■ Document
I retweeted this retweet above last night and CTV's Tom Popyk contacted me via Twitter wanting to know how I was involved with the Paralympics. I said that I wasn't, that I was just a supporter who had volunteered at Vancouver 2010 and seen a couple of games and just wanted to continue spreading the good word. He asked permission to pass my details on to the CTV news desk, to which I assented, and in the meantime, I got to thinking.
Why do we cheer on the
Jamaican bobsled team? Canada, in particular, is a nation that loves to cheer
on the underdog (and they're not the only ones). It’s an empathy thing. As a non-athlete, I can appreciate the efforts the team
made to even get to the Olympic Games – the hard work, the determination, the fundraising.
So, now that the Olympics are over, let’s shift that focus to the Paralympics,
and lose the empathy, these athletes don’t need it. They need the support of
their nation.
I am inspired by the
drive, the passion, the commitment, the never-say-die attitude, the courage,
the skill, the sheer physical strength these athletes possess and display every day. I ‘can’t’
even get my somewhat corpulent body to yoga on a regular basis and there are
men and women doing biathlon (that’s the one with a distance cross-country
skiing and a sharpshooting component) in three different ways: sitting, standing,
visually impaired! You don't want to watch me curl. Well, you might for the sheer comedic value.

■ Data provided

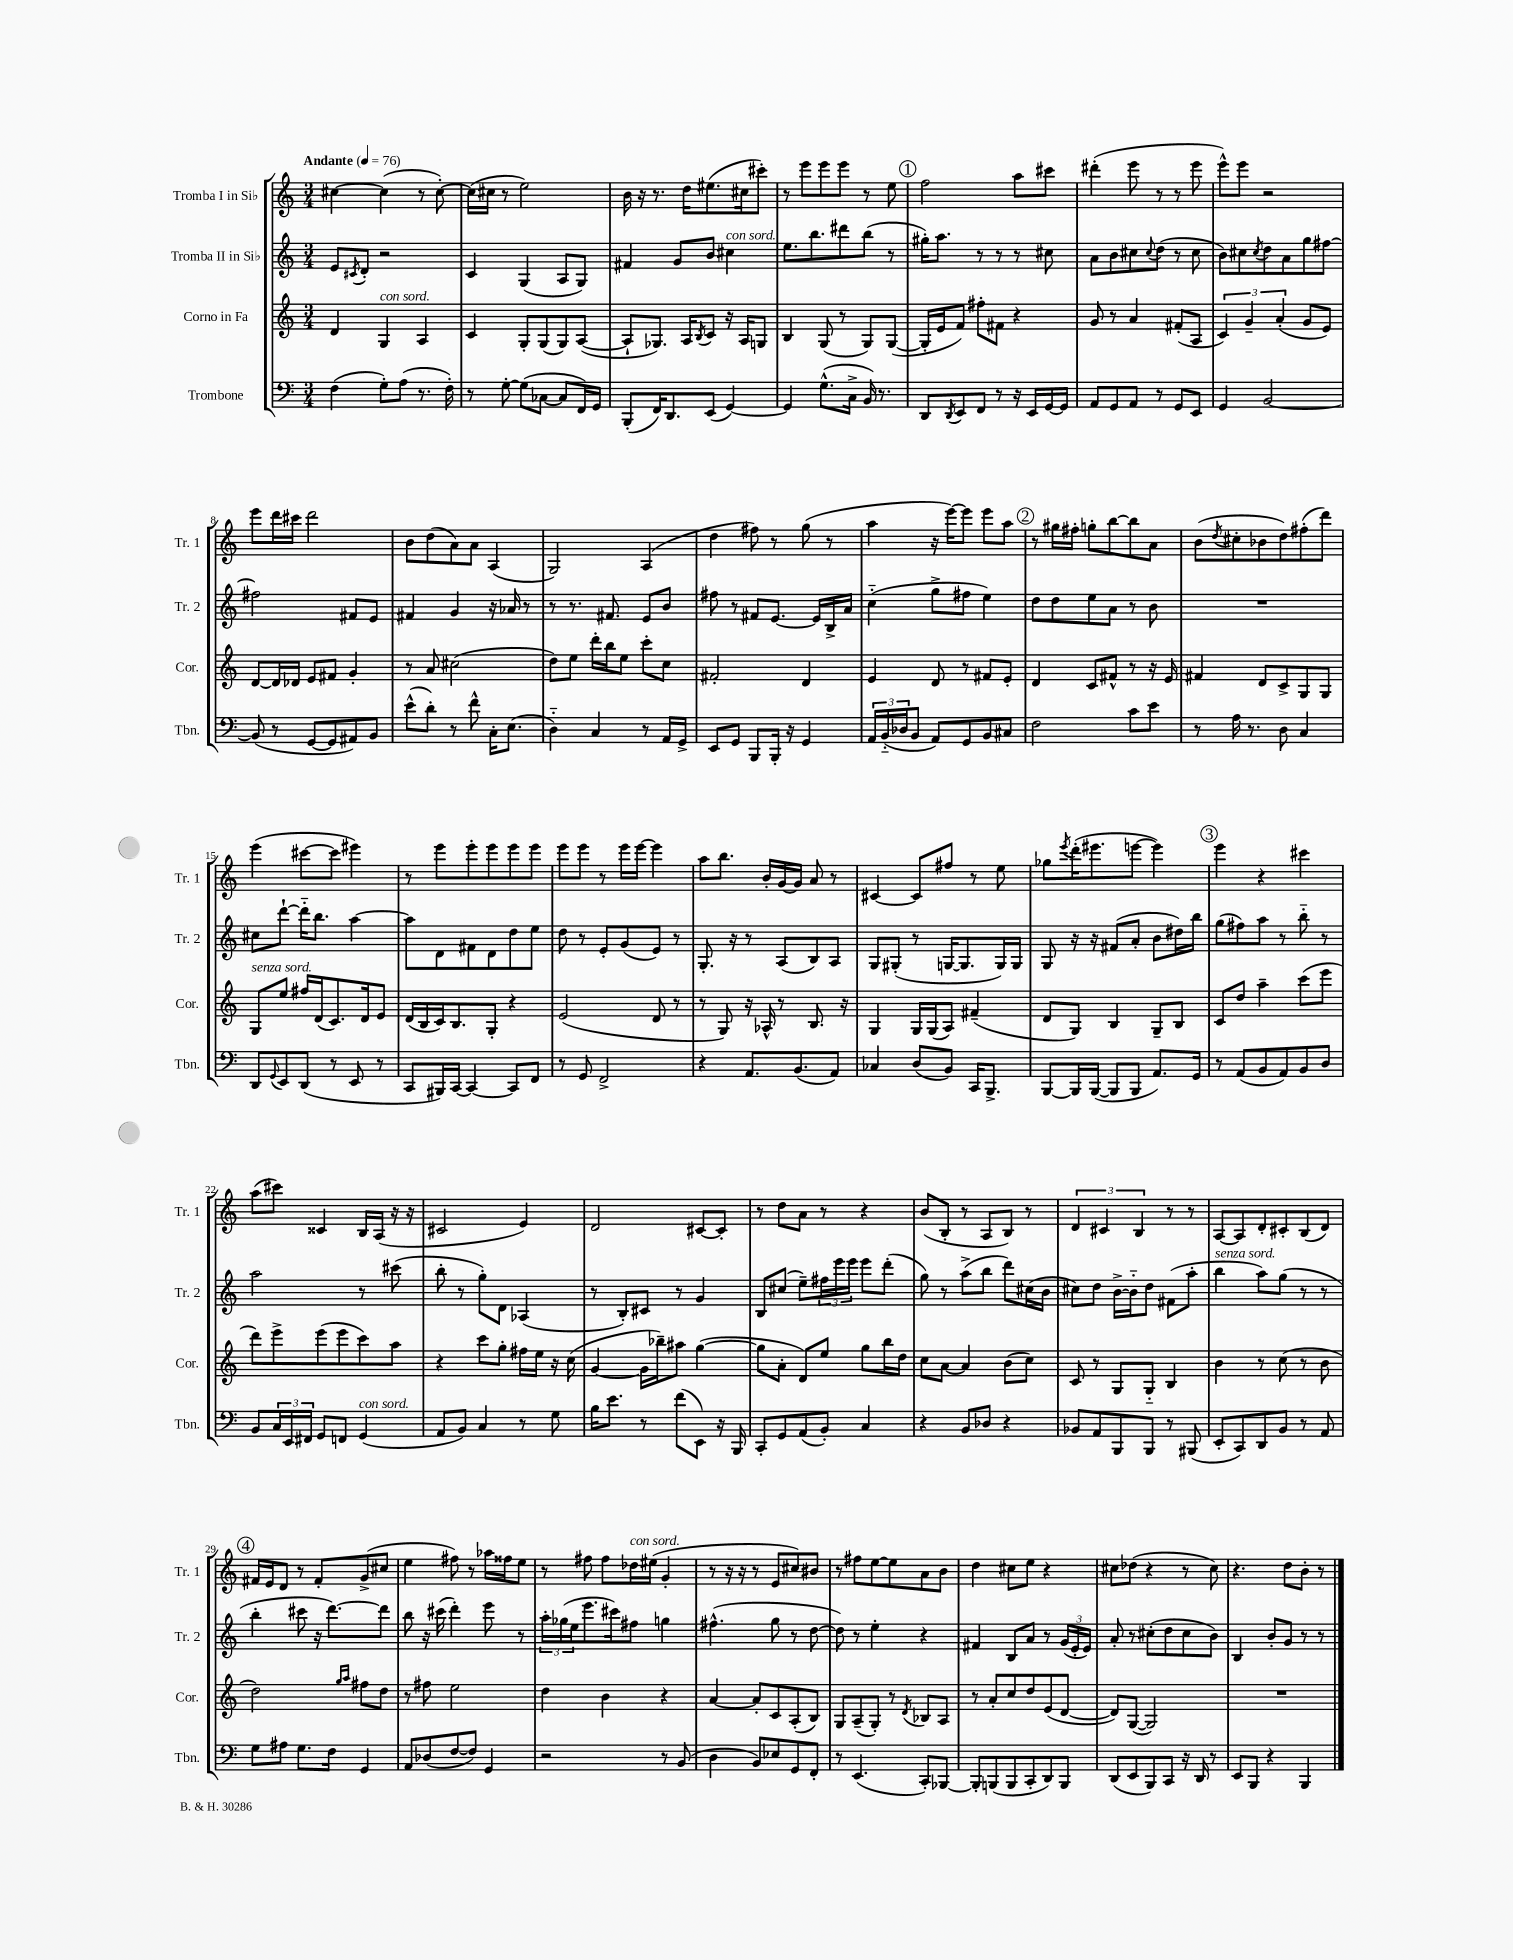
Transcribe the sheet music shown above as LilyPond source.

<<
\new StaffGroup <<
\new Staff = "s0" \with { instrumentName = "Tromba I in Sib" shortInstrumentName = "Tr. 1" } {
    \clef treble \key c \major \numericTimeSignature \time 3/4 \tempo "Andante" 4 = 76
    cis''4~ cis''4( r8 cis''8~-.) |
    cis''16( cis''16 r8 e''2) |
    b'16 r16 r8. d''16 eis''8.( cis''16 cis'''8-.) |
    r8 e'''8 e'''8 e'''8 r8 e''8 |
    \mark \markup { \circle "1" } f''2 a''8 cis'''8 |
    dis'''4-.( e'''8 r8 r8 e'''8 |
    e'''8-^) e'''8 r2 |
    e'''8 d'''16 cis'''16 d'''2 |
    b'8 d''8( a'8) a'8 a4( |
    g2) a4( |
    d''4 fis''8) r8 g''8( r8 |
    a''4 r16 e'''16~) e'''8 e'''8 a''8 |
    \mark \markup { \circle "2" } r8 gis''16 fis''16-. g''8-. b''8~ b''8 a'8 |
    b'8( \acciaccatura { d''8 } cis''8-. bes'8 d''8) fis''8-.( d'''8) |
    e'''4( cis'''8~ cis'''8 eis'''4) |
    r8 e'''8 e'''8-. e'''8 e'''8 e'''8 |
    e'''8 e'''8 r8 e'''16 e'''16~ e'''4 |
    a''8 b''8. b'16-. g'16~ g'16 a'8 r8 |
    cis'4~ cis'8 fis''8 r8 e''8 |
    ges''8 \acciaccatura { e'''8 } d'''16-.( eis'''8. e'''8~ e'''4) |
    \mark \markup { \circle "3" } e'''4 r4 cis'''4 |
    a''8( cis'''8) cisis'4 b16 a16( r16 r16 |
    cis'2 e'4) |
    d'2 cis'8~ cis'8-. |
    r8 d''8 a'8 r8 r4 |
    b'8( b8-. r8 a8 b8) r8 |
    \tuplet 3/2 { d'4 cis'4 b4 } r8 r8 |
    a8~ a8 d'8-. cis'8-. b8( d'8) |
    \mark \markup { \circle "4" } fis'16 e'16 d'8 r8 fis'8-. g'8->( cis''8 |
    e''4 fis''8) r8 aes''16 fisis''16 e''8 |
    r8 fis''8 fis''8 des''16^\markup { \italic "con sord." } eis''16( g'4-. |
    r8 r16 r16 r8 e'8 cis''8) bis'8 |
    r8 fis''8 e''8~ e''8 a'8 b'8 |
    d''4 cis''8 e''8 r4 |
    cis''8 des''8( r4 r8 cis''8) |
    r4. d''8 b'8-. r8 \bar "|." |
}
\new Staff = "s1" \with { instrumentName = "Tromba II in Sib" shortInstrumentName = "Tr. 2" } {
    \clef treble \key c \major \numericTimeSignature \time 3/4
    e'8 \acciaccatura { cis'8 } d'8-. r2 |
    c'4 g4( a8 g8) |
    fis'4 g'8 b'8 cis''4^\markup { \italic "con sord." } |
    e''8. b''8. dis'''8 b''8( r8 |
    \mark \markup { \circle "1" } gis''16-.) a''8. r8 r8 r8 cis''8 |
    a'8 b'8 cis''8 \appoggiatura { cis''8 } d''8( r8 cis''8 |
    b'8) cis''8 \acciaccatura { cis''8 } d''8 a'8 g''8 fis''8~ |
    fis''2 fis'8 e'8 |
    fis'4 g'4 r16 aes'16 r8 |
    r8 r8. fis'8. e'8 b'8 |
    fis''8 r8 fis'8 e'8.~ e'16 b16-> a'16 |
    c''4-_( g''8-> fis''8 e''4) |
    \mark \markup { \circle "2" } d''8 d''8 e''8 a'8 r8 b'8 |
    R2. |
    cis''8 d'''8~-! d'''16-_ b''8. a''4~ |
    a''8 d'8 fis'8 d'8 d''8 e''8 |
    d''8 r8 e'8-. g'8( e'8) r8 |
    g8.-. r16 r8 a8( b8) a8 |
    g8 gis8-.( r8 g16~ g8. g16) g16 |
    g8 r16 r16 fis'8( a'8-. b'8 dis''16) b''16 |
    \mark \markup { \circle "3" } g''8( fis''8) a''8 r8 b''8-_ r8 |
    a''2 r8 cis'''8( |
    b''8-. r8 g''8-.) d'8 aes4( |
    r8 b8-.) cis'8 r8 g'4 |
    b8 cis''8( e''8--) \tuplet 3/2 { fis''16 e'''16 e'''16 } e'''8 d'''8-.( |
    g''8) r8 a''8->( b''8 d'''8) cis''16( b'16 |
    cis''8) d''8 b'16~-> b'16-_ d''8 fis'8( a''8-. |
    b''4^\markup { \italic "senza sord." } a''8) g''8( r8 r8 |
    \mark \markup { \circle "4" } b''4-. cis'''8 r16 d'''8.~) d'''8 |
    b''8 r16 cis'''16( d'''4-.) e'''8 r8 |
    \tuplet 3/2 { a''16-. ges''16( e''16 } e'''8. cis'''16) fis''8 g''4 |
    fis''4.-^( g''8 r8 d''8~ |
    d''8) r8 e''4-. r4 |
    fis'4 b8 a'8 r8 \tuplet 3/2 { g'16( e'16-. e'16) } |
    a'8-. r8 cis''8-.( d''8 cis''8 b'8) |
    b4 b'8-. g'8 r8 r8 \bar "|." |
}
\new Staff = "s2" \with { instrumentName = "Corno in Fa" shortInstrumentName = "Cor." } {
    \clef treble \key c \major \numericTimeSignature \time 3/4
    d'4 g4^\markup { \italic "con sord." } a4 |
    c'4 g8-. g8( g8) a8~( |
    a8-! ges8.) a16 \acciaccatura { b8 } c'8 r16 a16 g8 |
    b4 g8( r8 g8) g8~( |
    \mark \markup { \circle "1" } g16-. e'16 f'8) fis''8-. fis'8 r4 |
    g'8 r8 a'4 fis'8-.( a8 |
    \tuplet 3/2 { c'4) g'4-- a'4-.( } g'8 e'8) |
    d'8~ d'16 des'16 e'8 fis'8 g'4-. |
    r8 a'8 cis''2( |
    d''8) e''8 d'''16-. b''16 e''8 c'''8-. c''8 |
    fis'2-. d'4 |
    e'4 d'8 r8 fis'8 e'8-. |
    \mark \markup { \circle "2" } d'4 c'8 fis'8-^ r8 r16 e'16 |
    fis'4 d'8 c'8-> g8 g8 |
    g8^\markup { \italic "senza sord." } e''8 fis''16 d'16( c'8.) d'16 e'8 |
    d'16( b16 c'16) b8. g8-. r4 |
    e'2( d'8 r8 |
    r8 g8) r16 aes16-^ r8 b8. r16 |
    g4 g16 g16( a8) fis'4--( |
    d'8 g8) b4 g8-- b8 |
    \mark \markup { \circle "3" } c'8 d''8 a''4-- c'''8( e'''8 |
    d'''8) e'''8-> e'''8( e'''8 c'''8) a''8 |
    r4 c'''8 g''8-. fis''16 e''16 r16 c''16( |
    g'4~ g'16 bes''16--) ais''8 g''4~( |
    g''8 a'8-. d'8) e''8 g''8 b''16 d''16 |
    c''8 a'8~ a'4 b'8( c''8) |
    c'8 r8 g8 g8-_ b4 |
    b'4 r8 c''8( r8 b'8 |
    \mark \markup { \circle "4" } d''2) \grace { g''16 a''16 } fis''8 d''8 |
    r8 fis''8 e''2 |
    d''4 b'4 r4 |
    a'4~ a'8-. c'8 a8-.( b8) |
    g8 a8--( g8-.) r8 \acciaccatura { d'8 } bes8 a8 |
    r8 a'8-. c''8 d''8 e'8( d'8~ |
    d'8) g8~( g2) |
    R2. \bar "|." |
}
\new Staff = "s3" \with { instrumentName = "Trombone" shortInstrumentName = "Tbn." } {
    \clef bass \key c \major \numericTimeSignature \time 3/4
    f4( g8-.) a8( r8. f16-.) |
    r8 g8~-. g8( ces8~ ces8 f,16) g,16 |
    b,,8-.( f,16) d,8. e,8( g,4~) |
    g,4 g8.-^( c16-> b,16) r8. |
    \mark \markup { \circle "1" } d,8 \acciaccatura { d,8 } e,8 f,8 r8 r16 e,16 g,16~ g,16 |
    a,8 g,8 a,8 r8 g,8 e,8 |
    g,4 b,2~ |
    b,8( r8 g,8~ g,8 ais,8) b,8 |
    e'8-^( d'8-.) r8 f'8-^ c16-. e8.( |
    d4-_) c4 r8 a,16 g,16-> |
    e,8 g,8 b,,8 b,,16-. r16 g,4 |
    \tuplet 3/2 { a,16 b,16-_( des16 } b,8 a,8) g,8 b,8 cis8 |
    \mark \markup { \circle "2" } f2 c'8 e'8 |
    r8 a16 r8. d8 c4 |
    d,8 \appoggiatura { g,8 } e,8 d,8( r8 e,8 r8 |
    c,8 bis,,16) c,16~ c,4~ c,8 f,8 |
    r8 g,8 f,2-> |
    r4 a,8. b,8.( a,8) |
    ces4 d8( b,8) c,16 b,,8.-> |
    b,,8~ b,,16 b,,16~( b,,8 b,,8 a,8.) g,16 |
    \mark \markup { \circle "3" } r8 a,8( b,8 a,8) b,8 d8 |
    b,8 \tuplet 3/2 { c16 e,16 fis,16 } g,8 f,8 g,4^\markup { \italic "con sord." }( |
    a,8 b,8) c4 r8 g8 |
    b16 e'8. r8 f'8( e,8) r16 b,,16 |
    c,8-. g,8 a,8( b,8-.) c4 |
    r4 b,8 des8 r4 |
    bes,8 a,8 b,,8 b,,8 r8 bis,,8( |
    e,8-. c,8) d,8 b,8 r8 a,8 |
    \mark \markup { \circle "4" } g8 ais8 g8. f16 g,4 |
    a,8 des8( f8~ f8) g,4 |
    r2 r8 b,8( |
    d4 b,8) ees8 g,8 f,8-. |
    r8 e,4.( c,8-.) bes,,8~ |
    bes,,8-. b,,8( b,,8 c,8-. d,8) b,,8 |
    d,8( e,8 b,,8) c,8 r16 d,16 r8 |
    e,8 b,,8 r4 b,,4 \bar "|." |
}
>>
>>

■ Exercises
a - In the Paralympics post, which three ways of doing biathlon does the writer list?
b - Please write the next part of the Paralympics post, picking up right after its final sentence.

■ Task results
a - Sitting, standing, and visually impaired.

b -
Did you know there are
Super G, Slalom Combined, Downhill Combined events for the visually impaired
(as well as standing and sitting)? These folks have the chutzpah to hurtle
themselves off a mountain and slalom around gates feeling only the wind on
their faces and the roar of the crowd without the ability to see but have
absolute trust in their skiing guide to turn on a dime when needed. If you
haven’t had enough of hockey or curling – Canada has a team in both wheelchair
curling and sledge hockey. I saw Canada play Italy at Vancouver 2010 – Canada’s
got game. Actually, Canada will have game in all six Paralympic disciplines: para-snowboard, para-alpine skiing, para-Nordic skiing, biathlon, sledge hockey and wheelchair curling.
The National
Paralympic Committee has it 100% correct when they say focus on what’s there,
not what is missing (http://paralympic.ca/news-and-events/press-releases/canadian-paralympic-committee-launches-sochi-2014-campaign-to-build).
When I first saw the ads, I thought they were brilliant.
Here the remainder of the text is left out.